Texture was an unexpected learning for me. When I look back on the whole of Battle Orange, the number of recipes and the lengths I went to, I have to shake my head and sigh. One recipe solved the whole thing. One.
I decided to make sweet potato fries, baked, to go with a lean burger recipe. I love sweet potato fries and was really making these for myself. Imagine my shock as I watched my kid eat one, two, four helpings of that orange food.
Then the one thing I had missed finally came to me! Texture! My child also would not eat mashed potatoes and other mashed foods. It had little to do with orange, other than the first orange dishes I tried shared that same soft texture.

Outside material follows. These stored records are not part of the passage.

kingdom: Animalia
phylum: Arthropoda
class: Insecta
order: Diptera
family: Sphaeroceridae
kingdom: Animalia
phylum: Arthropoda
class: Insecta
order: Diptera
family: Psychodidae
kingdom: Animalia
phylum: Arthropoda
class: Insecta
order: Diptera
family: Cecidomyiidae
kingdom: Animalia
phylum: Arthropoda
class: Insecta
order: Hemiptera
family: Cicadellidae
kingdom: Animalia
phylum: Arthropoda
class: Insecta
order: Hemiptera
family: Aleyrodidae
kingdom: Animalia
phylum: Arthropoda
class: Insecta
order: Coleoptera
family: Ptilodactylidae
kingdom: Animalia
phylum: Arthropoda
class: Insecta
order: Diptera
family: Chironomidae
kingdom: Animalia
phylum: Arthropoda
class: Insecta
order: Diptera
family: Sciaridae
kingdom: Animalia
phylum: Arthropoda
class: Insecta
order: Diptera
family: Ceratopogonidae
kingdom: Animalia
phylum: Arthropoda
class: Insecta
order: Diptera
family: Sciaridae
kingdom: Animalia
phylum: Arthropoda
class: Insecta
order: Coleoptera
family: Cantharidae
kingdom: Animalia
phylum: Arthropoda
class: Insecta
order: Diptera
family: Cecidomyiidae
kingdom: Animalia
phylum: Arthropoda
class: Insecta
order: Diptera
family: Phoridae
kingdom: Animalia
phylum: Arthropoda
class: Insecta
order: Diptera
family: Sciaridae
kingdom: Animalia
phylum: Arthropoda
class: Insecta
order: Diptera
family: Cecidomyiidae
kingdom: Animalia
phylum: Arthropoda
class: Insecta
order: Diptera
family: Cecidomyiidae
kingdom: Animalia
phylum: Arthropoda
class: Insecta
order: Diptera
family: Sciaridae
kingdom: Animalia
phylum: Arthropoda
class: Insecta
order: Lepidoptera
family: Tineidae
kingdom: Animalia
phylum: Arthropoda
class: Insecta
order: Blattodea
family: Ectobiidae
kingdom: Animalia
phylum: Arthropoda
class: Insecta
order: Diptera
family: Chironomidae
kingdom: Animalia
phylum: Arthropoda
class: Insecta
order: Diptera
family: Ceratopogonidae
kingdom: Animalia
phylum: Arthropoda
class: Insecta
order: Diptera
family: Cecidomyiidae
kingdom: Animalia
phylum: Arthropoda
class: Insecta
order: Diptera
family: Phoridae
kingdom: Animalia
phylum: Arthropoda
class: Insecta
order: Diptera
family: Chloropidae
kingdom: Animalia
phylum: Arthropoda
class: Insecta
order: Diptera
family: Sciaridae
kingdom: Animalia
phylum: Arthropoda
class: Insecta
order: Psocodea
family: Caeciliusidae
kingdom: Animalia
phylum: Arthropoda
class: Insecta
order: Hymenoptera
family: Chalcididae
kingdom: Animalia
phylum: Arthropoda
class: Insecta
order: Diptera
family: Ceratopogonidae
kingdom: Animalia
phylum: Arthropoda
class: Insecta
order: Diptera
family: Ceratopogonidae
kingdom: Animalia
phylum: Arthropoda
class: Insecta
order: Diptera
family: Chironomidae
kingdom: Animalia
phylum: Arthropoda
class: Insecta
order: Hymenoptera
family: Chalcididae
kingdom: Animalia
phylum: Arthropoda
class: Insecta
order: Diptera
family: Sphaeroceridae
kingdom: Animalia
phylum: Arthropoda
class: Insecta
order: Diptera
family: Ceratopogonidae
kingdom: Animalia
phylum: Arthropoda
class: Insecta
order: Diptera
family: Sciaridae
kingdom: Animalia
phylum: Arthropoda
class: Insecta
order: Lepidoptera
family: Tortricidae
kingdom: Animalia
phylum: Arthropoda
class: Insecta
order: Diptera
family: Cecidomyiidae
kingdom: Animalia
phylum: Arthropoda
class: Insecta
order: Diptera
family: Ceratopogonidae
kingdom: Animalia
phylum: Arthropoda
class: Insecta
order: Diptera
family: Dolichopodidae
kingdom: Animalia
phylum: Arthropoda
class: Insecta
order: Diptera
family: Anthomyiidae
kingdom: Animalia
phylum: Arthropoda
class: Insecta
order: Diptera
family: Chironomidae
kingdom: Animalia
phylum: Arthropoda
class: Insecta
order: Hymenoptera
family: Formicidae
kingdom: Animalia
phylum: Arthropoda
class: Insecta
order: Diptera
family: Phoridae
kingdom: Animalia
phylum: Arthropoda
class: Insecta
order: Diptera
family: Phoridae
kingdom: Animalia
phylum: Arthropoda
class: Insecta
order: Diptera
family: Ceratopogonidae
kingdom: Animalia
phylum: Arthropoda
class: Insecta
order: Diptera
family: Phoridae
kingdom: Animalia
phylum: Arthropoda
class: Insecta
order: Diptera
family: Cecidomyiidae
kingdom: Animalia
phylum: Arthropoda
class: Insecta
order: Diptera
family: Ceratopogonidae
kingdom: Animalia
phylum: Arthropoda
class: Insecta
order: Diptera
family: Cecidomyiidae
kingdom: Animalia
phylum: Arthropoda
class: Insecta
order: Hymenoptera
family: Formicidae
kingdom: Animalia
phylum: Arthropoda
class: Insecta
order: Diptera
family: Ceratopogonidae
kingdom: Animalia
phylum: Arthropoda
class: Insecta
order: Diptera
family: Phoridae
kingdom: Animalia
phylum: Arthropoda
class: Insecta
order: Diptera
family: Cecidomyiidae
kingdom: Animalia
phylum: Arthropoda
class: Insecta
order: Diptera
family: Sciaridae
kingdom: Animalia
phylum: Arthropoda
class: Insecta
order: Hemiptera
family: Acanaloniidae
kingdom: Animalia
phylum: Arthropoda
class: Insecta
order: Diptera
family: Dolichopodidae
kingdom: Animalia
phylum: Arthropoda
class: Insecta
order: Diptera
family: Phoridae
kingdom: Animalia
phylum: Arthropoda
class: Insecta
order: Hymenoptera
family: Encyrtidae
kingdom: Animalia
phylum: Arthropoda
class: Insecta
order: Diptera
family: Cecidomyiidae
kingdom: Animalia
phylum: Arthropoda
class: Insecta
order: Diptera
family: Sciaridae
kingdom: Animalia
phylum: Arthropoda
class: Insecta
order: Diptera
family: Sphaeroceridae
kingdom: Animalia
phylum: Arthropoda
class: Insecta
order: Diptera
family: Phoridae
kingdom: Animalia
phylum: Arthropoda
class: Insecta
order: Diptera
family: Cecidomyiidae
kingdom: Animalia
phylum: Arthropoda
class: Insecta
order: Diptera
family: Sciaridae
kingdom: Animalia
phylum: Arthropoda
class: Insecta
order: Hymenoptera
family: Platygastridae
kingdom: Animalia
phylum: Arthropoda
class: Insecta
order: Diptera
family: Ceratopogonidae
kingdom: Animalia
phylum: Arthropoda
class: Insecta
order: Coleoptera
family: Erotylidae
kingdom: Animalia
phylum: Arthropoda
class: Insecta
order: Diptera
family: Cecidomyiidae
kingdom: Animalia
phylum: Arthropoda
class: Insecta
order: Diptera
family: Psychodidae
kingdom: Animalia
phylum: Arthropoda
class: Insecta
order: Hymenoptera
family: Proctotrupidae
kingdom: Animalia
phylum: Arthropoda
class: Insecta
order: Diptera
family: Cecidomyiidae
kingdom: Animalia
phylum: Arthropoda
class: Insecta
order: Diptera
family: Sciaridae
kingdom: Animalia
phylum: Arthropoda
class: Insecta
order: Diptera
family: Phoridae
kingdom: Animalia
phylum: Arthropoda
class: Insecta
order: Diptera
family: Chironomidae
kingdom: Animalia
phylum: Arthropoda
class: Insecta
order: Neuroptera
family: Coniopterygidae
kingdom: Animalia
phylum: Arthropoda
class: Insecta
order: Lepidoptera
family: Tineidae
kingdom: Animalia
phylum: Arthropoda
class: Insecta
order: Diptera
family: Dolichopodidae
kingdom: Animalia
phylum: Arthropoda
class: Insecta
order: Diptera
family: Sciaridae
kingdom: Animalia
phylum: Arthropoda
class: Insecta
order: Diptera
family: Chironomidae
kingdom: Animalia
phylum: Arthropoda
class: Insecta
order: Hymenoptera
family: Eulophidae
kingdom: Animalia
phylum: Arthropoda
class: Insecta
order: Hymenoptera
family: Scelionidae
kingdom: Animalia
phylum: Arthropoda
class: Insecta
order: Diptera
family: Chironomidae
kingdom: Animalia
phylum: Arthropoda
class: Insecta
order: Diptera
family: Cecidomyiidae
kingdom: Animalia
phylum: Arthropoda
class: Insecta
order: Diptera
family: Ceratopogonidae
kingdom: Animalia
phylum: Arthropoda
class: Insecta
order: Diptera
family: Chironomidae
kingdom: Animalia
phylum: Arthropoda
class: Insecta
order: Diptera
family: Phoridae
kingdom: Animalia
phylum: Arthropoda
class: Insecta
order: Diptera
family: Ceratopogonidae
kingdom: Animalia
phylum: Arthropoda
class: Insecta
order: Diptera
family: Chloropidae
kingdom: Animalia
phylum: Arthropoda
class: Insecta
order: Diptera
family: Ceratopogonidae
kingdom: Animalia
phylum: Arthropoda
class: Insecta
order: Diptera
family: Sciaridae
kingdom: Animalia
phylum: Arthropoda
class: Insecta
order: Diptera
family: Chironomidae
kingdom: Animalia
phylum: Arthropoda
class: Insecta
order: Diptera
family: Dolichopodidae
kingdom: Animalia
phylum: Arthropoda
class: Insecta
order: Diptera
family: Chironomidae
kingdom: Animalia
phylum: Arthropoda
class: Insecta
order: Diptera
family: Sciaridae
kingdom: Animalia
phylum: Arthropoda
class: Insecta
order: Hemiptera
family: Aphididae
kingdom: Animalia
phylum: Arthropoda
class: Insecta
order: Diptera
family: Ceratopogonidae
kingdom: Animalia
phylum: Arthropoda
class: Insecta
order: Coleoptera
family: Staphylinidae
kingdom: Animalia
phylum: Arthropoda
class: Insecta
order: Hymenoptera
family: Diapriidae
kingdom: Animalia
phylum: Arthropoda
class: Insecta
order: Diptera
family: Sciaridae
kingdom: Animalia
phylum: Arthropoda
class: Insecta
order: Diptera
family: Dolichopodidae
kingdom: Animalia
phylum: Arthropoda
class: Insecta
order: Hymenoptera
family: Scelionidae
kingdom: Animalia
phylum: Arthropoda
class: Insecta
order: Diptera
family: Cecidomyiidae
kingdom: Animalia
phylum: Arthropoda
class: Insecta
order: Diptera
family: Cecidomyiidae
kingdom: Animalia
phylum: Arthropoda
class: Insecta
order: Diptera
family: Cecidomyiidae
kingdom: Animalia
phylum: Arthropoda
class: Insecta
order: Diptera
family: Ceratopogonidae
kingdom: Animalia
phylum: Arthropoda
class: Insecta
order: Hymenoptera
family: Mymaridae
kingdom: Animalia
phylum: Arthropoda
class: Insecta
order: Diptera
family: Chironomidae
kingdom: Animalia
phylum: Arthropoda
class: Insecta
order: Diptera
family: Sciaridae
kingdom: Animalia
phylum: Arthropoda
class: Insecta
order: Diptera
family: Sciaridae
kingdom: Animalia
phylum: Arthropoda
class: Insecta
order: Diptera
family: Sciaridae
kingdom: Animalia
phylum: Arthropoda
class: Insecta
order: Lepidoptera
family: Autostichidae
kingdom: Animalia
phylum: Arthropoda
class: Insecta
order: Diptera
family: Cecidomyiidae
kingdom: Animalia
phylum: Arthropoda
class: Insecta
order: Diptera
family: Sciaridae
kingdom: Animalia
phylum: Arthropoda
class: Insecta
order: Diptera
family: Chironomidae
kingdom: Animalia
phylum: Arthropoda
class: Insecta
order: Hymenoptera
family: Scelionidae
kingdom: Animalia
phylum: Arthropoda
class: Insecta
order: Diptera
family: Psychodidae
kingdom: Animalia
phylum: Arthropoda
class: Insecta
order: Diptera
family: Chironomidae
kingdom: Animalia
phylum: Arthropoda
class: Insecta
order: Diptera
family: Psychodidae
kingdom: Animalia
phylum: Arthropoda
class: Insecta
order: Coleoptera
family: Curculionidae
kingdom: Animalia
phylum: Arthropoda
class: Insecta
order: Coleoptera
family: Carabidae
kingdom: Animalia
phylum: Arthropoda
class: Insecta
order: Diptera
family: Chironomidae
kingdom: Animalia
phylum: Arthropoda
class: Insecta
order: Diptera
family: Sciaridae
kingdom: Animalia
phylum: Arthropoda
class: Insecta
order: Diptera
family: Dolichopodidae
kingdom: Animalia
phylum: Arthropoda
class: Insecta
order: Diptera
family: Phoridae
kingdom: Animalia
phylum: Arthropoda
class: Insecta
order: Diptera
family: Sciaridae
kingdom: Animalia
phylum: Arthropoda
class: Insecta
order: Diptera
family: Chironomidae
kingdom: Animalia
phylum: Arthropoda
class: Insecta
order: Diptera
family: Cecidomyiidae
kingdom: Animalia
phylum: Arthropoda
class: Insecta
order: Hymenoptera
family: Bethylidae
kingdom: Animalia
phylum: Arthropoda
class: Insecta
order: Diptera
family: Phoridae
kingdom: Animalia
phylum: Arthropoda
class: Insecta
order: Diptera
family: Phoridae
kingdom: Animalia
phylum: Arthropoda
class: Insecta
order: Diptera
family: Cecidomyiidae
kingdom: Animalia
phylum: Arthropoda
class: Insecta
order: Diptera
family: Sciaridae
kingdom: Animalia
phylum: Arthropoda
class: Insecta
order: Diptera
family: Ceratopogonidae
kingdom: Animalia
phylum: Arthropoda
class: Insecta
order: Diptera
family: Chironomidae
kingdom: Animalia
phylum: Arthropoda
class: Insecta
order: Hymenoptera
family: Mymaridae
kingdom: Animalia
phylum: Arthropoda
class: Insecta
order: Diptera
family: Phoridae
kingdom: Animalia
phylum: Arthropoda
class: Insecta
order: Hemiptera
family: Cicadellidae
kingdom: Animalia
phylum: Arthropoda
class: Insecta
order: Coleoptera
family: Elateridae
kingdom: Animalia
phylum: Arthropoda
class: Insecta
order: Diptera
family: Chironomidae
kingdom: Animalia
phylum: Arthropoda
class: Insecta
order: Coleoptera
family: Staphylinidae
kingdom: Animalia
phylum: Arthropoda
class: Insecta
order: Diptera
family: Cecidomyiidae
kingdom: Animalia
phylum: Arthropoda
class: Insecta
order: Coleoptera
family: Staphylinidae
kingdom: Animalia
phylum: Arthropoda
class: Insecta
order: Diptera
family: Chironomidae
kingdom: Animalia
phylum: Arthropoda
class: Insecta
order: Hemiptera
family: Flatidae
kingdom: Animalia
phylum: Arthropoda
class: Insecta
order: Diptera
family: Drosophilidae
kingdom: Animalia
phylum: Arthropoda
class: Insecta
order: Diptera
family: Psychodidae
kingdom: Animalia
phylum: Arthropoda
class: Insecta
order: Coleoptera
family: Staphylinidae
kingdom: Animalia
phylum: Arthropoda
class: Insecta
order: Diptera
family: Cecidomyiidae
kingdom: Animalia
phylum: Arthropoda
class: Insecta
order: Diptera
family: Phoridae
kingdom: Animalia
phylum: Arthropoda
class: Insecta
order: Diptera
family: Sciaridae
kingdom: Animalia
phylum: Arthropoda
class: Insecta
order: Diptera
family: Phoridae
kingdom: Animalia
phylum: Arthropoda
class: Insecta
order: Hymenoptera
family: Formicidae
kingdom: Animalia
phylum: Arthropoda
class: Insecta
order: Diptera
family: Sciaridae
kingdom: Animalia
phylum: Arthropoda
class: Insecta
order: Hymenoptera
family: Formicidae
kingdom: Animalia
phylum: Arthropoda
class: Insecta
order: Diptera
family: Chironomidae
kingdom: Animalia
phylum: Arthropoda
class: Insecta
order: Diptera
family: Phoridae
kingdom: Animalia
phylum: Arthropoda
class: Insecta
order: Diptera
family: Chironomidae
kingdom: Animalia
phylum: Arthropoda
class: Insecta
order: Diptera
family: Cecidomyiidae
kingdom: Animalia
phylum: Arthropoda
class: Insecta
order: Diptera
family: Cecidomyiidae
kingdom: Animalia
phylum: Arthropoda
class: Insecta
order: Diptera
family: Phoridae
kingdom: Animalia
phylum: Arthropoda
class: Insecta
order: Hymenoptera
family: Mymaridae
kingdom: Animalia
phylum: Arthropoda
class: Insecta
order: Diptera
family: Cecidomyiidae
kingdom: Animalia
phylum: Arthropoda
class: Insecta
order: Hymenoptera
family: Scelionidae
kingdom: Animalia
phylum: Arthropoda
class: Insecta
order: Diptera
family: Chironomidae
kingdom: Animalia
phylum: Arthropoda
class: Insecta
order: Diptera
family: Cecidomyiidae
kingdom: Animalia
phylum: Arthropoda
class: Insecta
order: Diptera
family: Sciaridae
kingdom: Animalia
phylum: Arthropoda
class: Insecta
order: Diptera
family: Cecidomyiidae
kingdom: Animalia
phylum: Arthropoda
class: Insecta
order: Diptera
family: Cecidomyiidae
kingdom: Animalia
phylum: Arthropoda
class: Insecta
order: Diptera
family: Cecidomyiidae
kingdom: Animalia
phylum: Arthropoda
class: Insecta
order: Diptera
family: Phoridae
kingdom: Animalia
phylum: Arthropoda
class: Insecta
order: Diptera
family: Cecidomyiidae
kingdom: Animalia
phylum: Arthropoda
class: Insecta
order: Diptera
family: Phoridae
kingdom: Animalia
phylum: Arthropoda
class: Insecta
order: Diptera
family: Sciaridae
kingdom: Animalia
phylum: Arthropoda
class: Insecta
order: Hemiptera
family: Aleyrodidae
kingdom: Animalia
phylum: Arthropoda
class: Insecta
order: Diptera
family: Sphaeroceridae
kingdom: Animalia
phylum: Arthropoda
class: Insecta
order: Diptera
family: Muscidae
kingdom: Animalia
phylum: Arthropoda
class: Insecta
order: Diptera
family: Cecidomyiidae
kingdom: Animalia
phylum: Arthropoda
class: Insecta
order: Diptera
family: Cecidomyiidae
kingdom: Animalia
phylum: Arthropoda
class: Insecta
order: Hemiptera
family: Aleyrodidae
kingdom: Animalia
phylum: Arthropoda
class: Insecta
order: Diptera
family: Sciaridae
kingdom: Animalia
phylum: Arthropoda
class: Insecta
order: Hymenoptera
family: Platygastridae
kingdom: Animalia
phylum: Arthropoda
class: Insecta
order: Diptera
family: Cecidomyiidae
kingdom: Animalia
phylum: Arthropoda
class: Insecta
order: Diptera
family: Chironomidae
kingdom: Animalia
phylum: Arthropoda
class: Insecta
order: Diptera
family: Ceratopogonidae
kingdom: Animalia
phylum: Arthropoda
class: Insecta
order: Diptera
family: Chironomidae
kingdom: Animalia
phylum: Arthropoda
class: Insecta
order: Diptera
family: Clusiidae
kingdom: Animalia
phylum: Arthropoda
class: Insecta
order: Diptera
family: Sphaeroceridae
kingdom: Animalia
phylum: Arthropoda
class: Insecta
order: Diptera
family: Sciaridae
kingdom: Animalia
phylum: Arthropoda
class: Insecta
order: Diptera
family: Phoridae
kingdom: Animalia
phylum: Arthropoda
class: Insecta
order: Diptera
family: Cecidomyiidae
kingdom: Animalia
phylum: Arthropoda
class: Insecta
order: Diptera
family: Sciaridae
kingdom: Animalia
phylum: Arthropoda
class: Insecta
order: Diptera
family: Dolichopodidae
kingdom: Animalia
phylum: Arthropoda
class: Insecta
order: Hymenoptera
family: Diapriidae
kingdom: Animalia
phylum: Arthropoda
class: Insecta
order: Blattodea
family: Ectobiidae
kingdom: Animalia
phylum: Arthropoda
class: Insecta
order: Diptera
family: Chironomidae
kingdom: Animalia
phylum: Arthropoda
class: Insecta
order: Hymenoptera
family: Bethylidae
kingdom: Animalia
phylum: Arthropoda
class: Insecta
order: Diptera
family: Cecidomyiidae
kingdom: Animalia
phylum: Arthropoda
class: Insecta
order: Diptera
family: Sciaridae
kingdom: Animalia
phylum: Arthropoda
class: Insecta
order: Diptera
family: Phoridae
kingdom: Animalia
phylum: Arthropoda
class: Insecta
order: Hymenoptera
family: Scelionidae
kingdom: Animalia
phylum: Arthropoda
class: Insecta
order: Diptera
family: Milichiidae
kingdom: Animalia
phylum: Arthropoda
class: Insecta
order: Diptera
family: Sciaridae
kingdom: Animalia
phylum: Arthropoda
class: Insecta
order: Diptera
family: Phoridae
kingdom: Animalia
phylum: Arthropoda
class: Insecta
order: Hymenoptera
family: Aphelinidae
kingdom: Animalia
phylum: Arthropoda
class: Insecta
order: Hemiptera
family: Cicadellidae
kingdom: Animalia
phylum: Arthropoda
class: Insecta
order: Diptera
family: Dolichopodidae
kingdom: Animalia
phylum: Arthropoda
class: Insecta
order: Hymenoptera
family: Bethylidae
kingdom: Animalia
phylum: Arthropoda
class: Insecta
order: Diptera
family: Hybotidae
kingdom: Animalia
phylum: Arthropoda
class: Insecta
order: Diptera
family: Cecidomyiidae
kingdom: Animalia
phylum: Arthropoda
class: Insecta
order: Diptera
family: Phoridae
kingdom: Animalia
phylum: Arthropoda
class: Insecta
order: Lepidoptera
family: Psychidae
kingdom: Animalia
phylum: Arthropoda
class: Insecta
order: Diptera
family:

I finally understood why she would eat some orange recipes and not others. Texture.
These days, I avoid a lot of the mashed vegetable recipes, or fix them for myself and my spouse — knowing they will probably be refused by the kiddo. I’m okay with this. A lot of kids have even more extreme reactions to textures. For those kids, some of these tips may work:
- Try a vegetable both cooked and raw where possible. Some kids love crunch, some don’t.
- For kids who have issues even eating fruit, try recipes where the texture is extra kid-friendly like smoothies and popsicles.
- Try to prepare green vegetables like broccoli and green beans to a “tender crisp” point and no more. This texture offers the best flavor and crunch.
- Explore recipes that leverage the textures your kid will eat. Expand from here as your kids gets older and past his pickiest phase.
- When you are stumped by a food behavior, sometimes the issue is not what you think. I thought orange was the problem, not texture! Explore all the tips in the series sooner rather than later so you don’t end up preparing, say, 200 lbs. of winter squash before you solve it!